## Instructions for the task
Pick out each line in the listing below that contains the word "many", and copy those lines. Uppercase and lowercase letters must match.

## Data excerpts
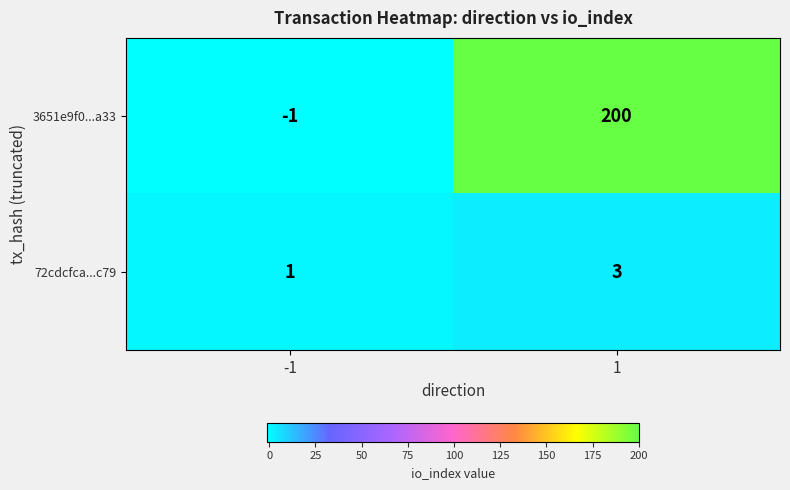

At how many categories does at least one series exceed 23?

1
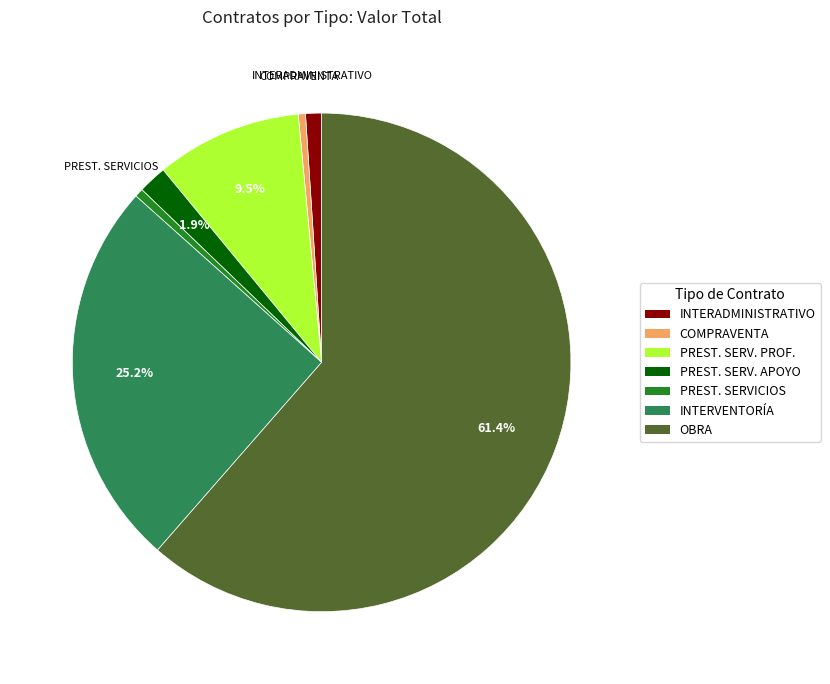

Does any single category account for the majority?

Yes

--

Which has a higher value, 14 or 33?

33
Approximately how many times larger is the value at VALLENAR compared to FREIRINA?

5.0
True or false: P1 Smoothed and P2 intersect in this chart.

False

## Task output
At how many categories does at least one series exceed 23?
Approximately how many times larger is the value at VALLENAR compared to FREIRINA?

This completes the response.